Gesù, tra l’altro, aveva anche stigmatizzato l’atteggiamento ipocrita di coloro che dicono ma non fanno, dipingendo un quadretto di vita familiare con due figli, l’uno tutto parole, moine e apparenza che si dichiara pronto a correre nel campo a lavorare ma poi se ne sta a poltrire in casa, e l’altro, dal carattere ruvido e brusco, che alza le spalle rifiutando l’impegno, ma poi s’avvia a faticare nella campagna (Matteo 21,28-31).
La tirata più fremente contro l’ozio ce la offre, però, Paolo. A Tessalonica, sotto la scusa che ormai l’avvento di Cristo aveva segnato la fine della storia e che si doveva ritenere imminente la nuova era del regno di Dio, alcuni avevano rinunciato ai loro impegni familiari e sociali, abbandonandosi a un’esistenza esagitata ma inconcludente. Effettivamente è questo un altro volto dell’ignavia: agitarsi a vuoto, dando l’impressione di agire, mentre in realtà si tratta solo di un’inerzia nascosta.
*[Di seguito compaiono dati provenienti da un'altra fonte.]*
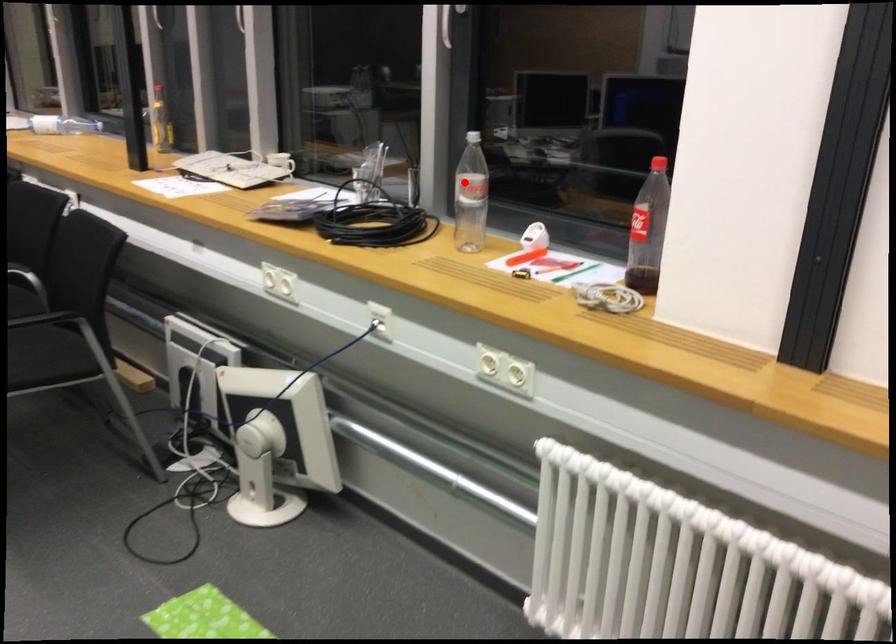
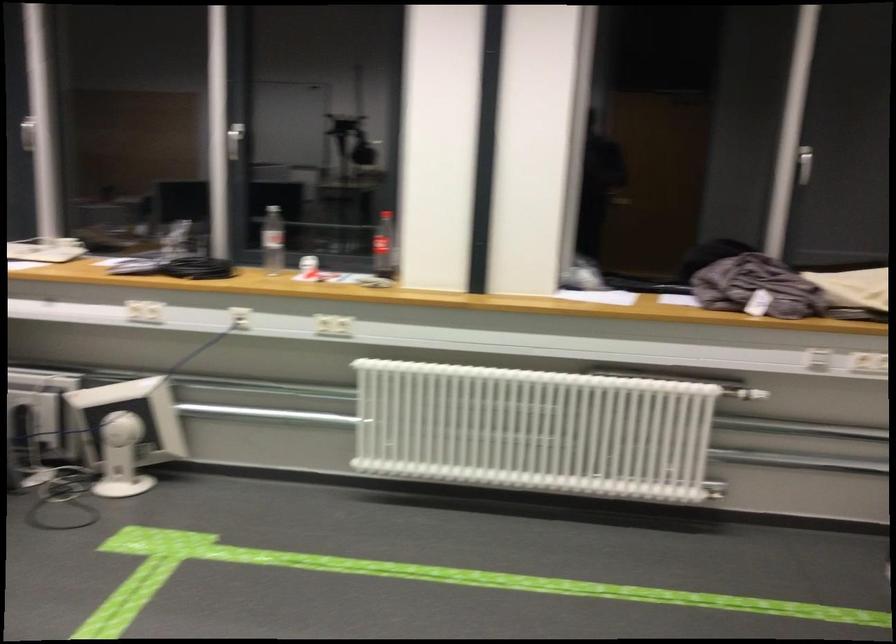
Question: I am providing you with two images of the same scene from different viewpoints. A red point is shown in image1. For the corresponding object point in image2, is it positioned nearer or farther from the camera?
L’apostolo, allora, reagisce con foga proponendo innanzitutto la sua testimonianza e poi ricorrendo a un proverbio lapidario: «Noi non abbiamo mai vissuto oziosamente tra voi, né abbiamo mangiato gratuitamente il pane di alcuno, ma abbiamo lavorato con fatica notte e giorno per non essere di peso a nessuno tra voi. Eppure avevamo il diritto di farlo, ma abbiamo voluto darvi un esempio da imitare. Quando eravamo con voi, vi avevamo assegnato questa regola: Chi non vuol lavorare, neppure mangi!» (2Tessalonicesi 3,7-10).
È curioso notare che questa frase finale, da considerare già come proverbiale al tempo di Paolo, è entrata anche nella Costituzione sovietica del 1918 e nell’inno popolare comunista Bandiera rossa: «E noi faremo come la Russia: / chi non lavora non mangerà». Politicamente agli antipodi sarà, invece, un’altra canzone che rielaborerà lo stesso motto: «Chi non lavora non fa l’amore», canterà Adriano Celentano negli anni Settanta.
L’apostolo, poi, metterà sull’avviso il suo discepolo e collaboratore Tito nei confronti dei Cretesi definendoli con le parole del loro poeta nazionale Epimenide di Cnosso (VI sec. a.C.) come «sempre bugiardi, male bestie e ventri pigri» (Tito 1,12). Similmente non sopporterà donne che, «trovandosi senza far niente, imparano a girare qua e là per le case, non soltanto comportandosi da oziose ma divenendo anche pettegole e curiose e chiacchierando in modo sconveniente» (1Timoteo 5,13).